Réforme des retraites : les stages doivent être pris en compte comme périodes de formation.

Dans un entretien accordé au JDD ce dimanche 6 octobre, la ministre des affaires sociales, Marisol Touraine, a ouvert la porte à une évolution de son projet de loi sur les retraites, en évoquant la prise en compte des périodes de stage pour les étudiants. Cette déclaration fait suite aux nombreuses interpellations de l’UNEF concernant l’injustice d’un allongement de la durée de cotisation et l’absence de dispositifs prenant en compte les difficultés d’accès à l’emploi des jeunes. L’UNEF rappelle qu’elle revendique que les périodes de formation et d’inactivité forcée pendant la période d’insertion ne soient plus des années blanches en matière de retraites. 

Prendre en compte les stages comme des périodes de formation.

L’UNEF s’oppose à l’allongement de la durée de cotisation pour les jeunes générations et défend des dispositifs qui permettent enfin aux jeunes d’accéder au droit à cotiser pour sa retraite. L’UNEF a ainsi fait parvenir aux parlementaires de tous bords des propositions d’amendement  pour que les jeunes ne soient pas les premiers pénalisés par la nouvelle loi. Parmi eux, l’UNEF défend la prise en compte des périodes de stage intégrés aux formations, à hauteur d’un trimestre cotisé pour 50 jours de stages. Cette mesure doit s’accompagner d’un renforcement de la règlementation contre les stages abusifs, afin d’en finir avec l’utilisation de ces contrats de formation comme des modes d’embauche détournés.

En finir avec les années blanches en matière de droits sociaux.

La prise en compte des stages est une première piste pour la reconnaissance des années d’études dans le calcul des droits à la retraite. L’UNEF s’oppose à l’idée que les années de formation, utiles pour l’ensemble de la collectivité, demeurent des années blanches en matière de droits sociaux.

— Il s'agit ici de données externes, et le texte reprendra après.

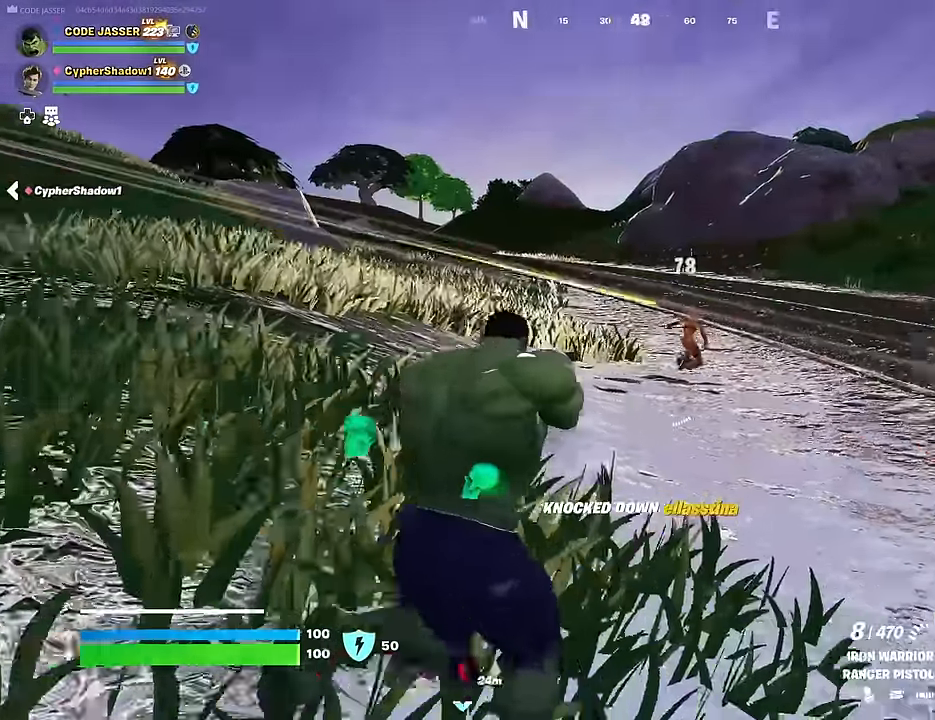
{"buttons": [], "left_stick": "down-right", "right_stick": "left", "events": [[33, "right_stick", "left"], [50, "L1", "up"], [250, "right_stick", "center"], [283, "CROSS", "down"], [367, "CROSS", "up"], [367, "right_stick", "left"], [400, "left_stick", "down-right"]]}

Déjà en proie à des difficultés pour financer leurs études, les jeunes ne doivent pas en plus se trouver en marge des mécanismes de solidarité parce qu’ils tentent d’accéder à un diplôme. L’UNEF revendique ainsi le principe d’une cotisation symbolique pour les étudiants, donnant droit à une validation de trois trimestres pour chaque année étudiée.

Reconnaître les difficultés d’insertion par la prise en compte du chômage non rémunéré. 

Au-delà des périodes de formation, l’UNEF pointe du doigt l’absence de reconnaissance réelle des périodes de chômage non rémunérés auxquels doivent faire face les jeunes durant leur période d’insertion professionnelle. L’UNEF revendique ainsi  que l’ensemble de ces périodes  puissent être prises en compte dans un délai de 5 ans après la sortie des études et à hauteur de 6 trimestres.

Le débat continue, les actions syndicales aussi.

En ouvrant la porte à de premières évolutions, la ministre Marisol Touraine reconnaît que le texte ne prend pas assez en compte les difficultés vécues par notre génération. 

Pour rappeler aux parlementaires que le projet de loi n’est toujours pas conforme aux aspirations des jeunes, l’UNEF appelle les jeunes à s’associer aux initiatives locales des centrales syndicales lors de la journée du 10 octobre.